The verse below, a sonnet with variations in length, rhythm, and rhyme, is a good example of how Berrigan uses free association to tell the story as seen from the middle of it all.

It is an informal elegy, a lamentation for a vibrant life now lost. In a sonnet workshop, Berrigan explained that he was “trying to make a very mild poem. . . . that would be an elegy, and the elegiac touch, is perhaps only in the tone, in the mildness, and in the kind of vowels that are used — and then in the fact that it ends in something that you could use in a newspaper.

“I didn't read in the newspaper that Franny Winston had died, but rather I had read that [the boxer] Rocky Marciano had died, in a plane crash in a field in Iowa.

“So, reading of his death made me write a poem about her death, which was on my mind. The sonnet seemed to me a proper vehicle for this, that is, to write an elegy, and at the same time, to write a poem in which I was making the events happen in the present, even though obviously I wasn’t writing the sonnet while they were going on. And finally, there was the transference of having read something in the newspaper about someone’s death who was not the person I was writing about. Again, the sonnet form seemed to allow me to do all those things.”

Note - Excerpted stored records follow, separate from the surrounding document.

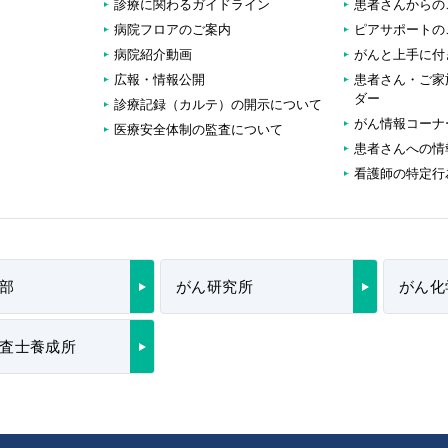
診療に関わるガイドライン
患者さんからの
病院フロアのご案内
ピアサポートの
病院紹介動画
がんと上手に付
広報・情報公開
患者さん・ご家
ダー
診療記録（カルテ）の開示について
がん情報コーナ
医療安全体制の監査について
患者さんへの情
看護師の特定行
部
がん研究所
がん化
査士養成所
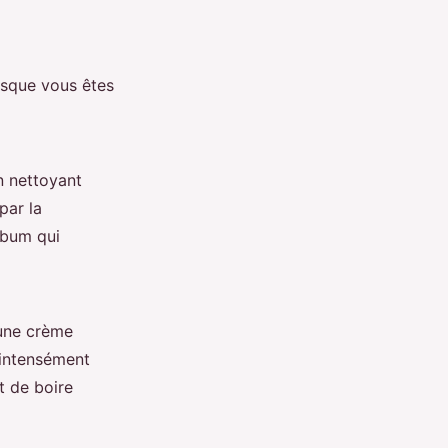
rsque vous êtes
n nettoyant
par la
ébum qui
 une crème
 intensément
t de boire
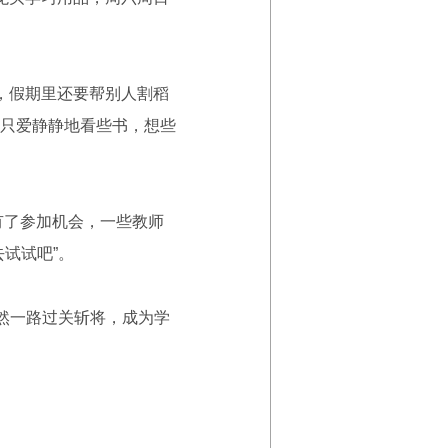
，假期里还要帮别人割稻
只爱静静地看些书，想些
有了参加机会，一些教师
试试吧”。
然一路过关斩将，成为学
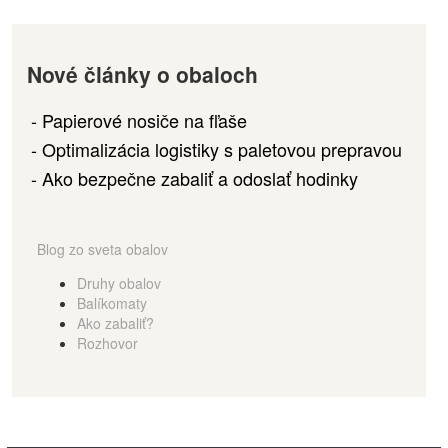
Nové články o obaloch
Papierové nosiče na fľaše
Optimalizácia logistiky s paletovou prepravou
Ako bezpečne zabaliť a odoslať hodinky
Blog zo sveta obalov
Druhy obalov
Balíkomaty
Ako zabaliť?
Rozhovor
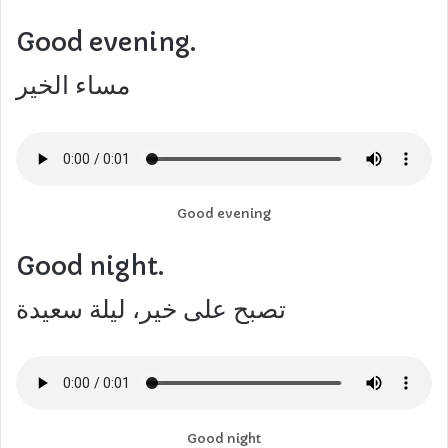
Good evening.
مساء الخير
Good evening
Good night.
تصبح على خير، ليلة سعيدة
Good night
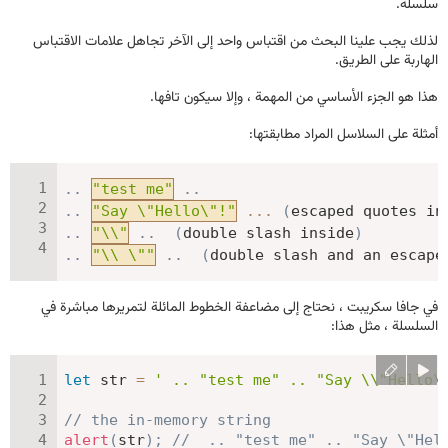
سلسلة.
لذلك يجب علينا البحث من اقتباس واحد إلى الآخر تجاهل علامات الاقتباس
الهاربة على الطريق.
هذا هو الجزء الأساسي من المهمة ، وإلا سيكون تافها.
أمثلة على السلاسل المراد مطابقتها:
.
.
"test me"
.
.
.
.
"Say \"Hello\"!"
...
(
escaped quotes in
.
.
"\\"
.
.
(
double slash inside
)
.
.
"\\ \""
.
.
(
double slash and an escape
في جافا سكريبت ، نحتاج إلى مضاعفة الخطوط المائلة لتمريرها مباشرة في
السلسلة ، مثل هذا:
let
 str 
=
' .. "test me" .. "Say \\"Hello\
// the in-memory string
alert
(
str
)
;
//  .. "test me" .. "Say \"Hel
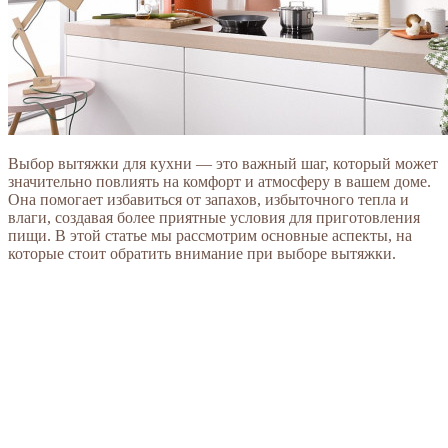
Выбор вытяжки для кухни — это важный шаг, который может
значительно повлиять на комфорт и атмосферу в вашем доме.
Она помогает избавиться от запахов, избыточного тепла и
влаги, создавая более приятные условия для приготовления
пищи. В этой статье мы рассмотрим основные аспекты, на
которые стоит обратить внимание при выборе вытяжки.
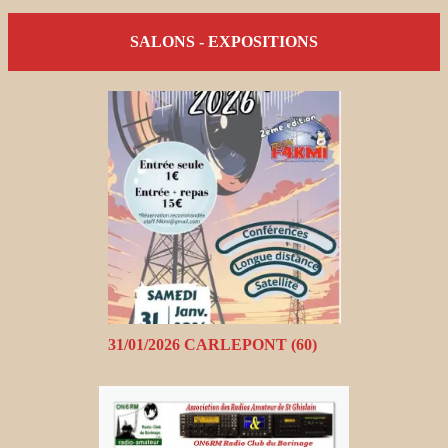
SALONS - EXPOSITIONS
31/01/2026 CARLEPONT (60)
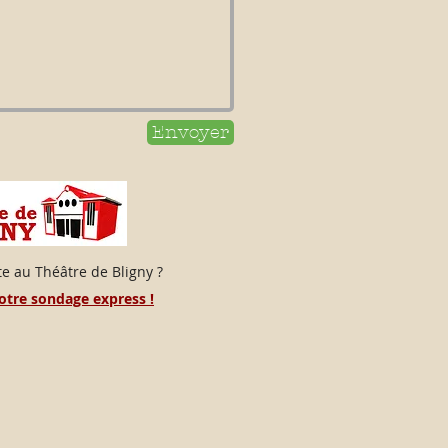
Envoyer
e au Théâtre de Bligny ?
notre sondage express !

ANN ARBOR ELEGY, FOR FRANNY WINSTON DIED SEPTEMBER 27, 1969

Last night’s congenial velvet sky
Conspired that Merrill, Jayne, Deke, you & I
Get it together at Mr. Flood’s Party, where we got high
On gin, shots of scotch, tequila salt and beer
Talk a little, laugh a lot & turn a friendly eye
On anything that’s going down beneath Ann Arbor’s sky.
Now the night’s been let to slip its way
Back toward a mild morning’s gray
A cool and gentle rain is falling, cleaning along my way
To where Rice Krispies, English muffins & coffee, black
Will make last night today. We count on that, each new day
Being a new day as we read what the Ann Arbor News has to say.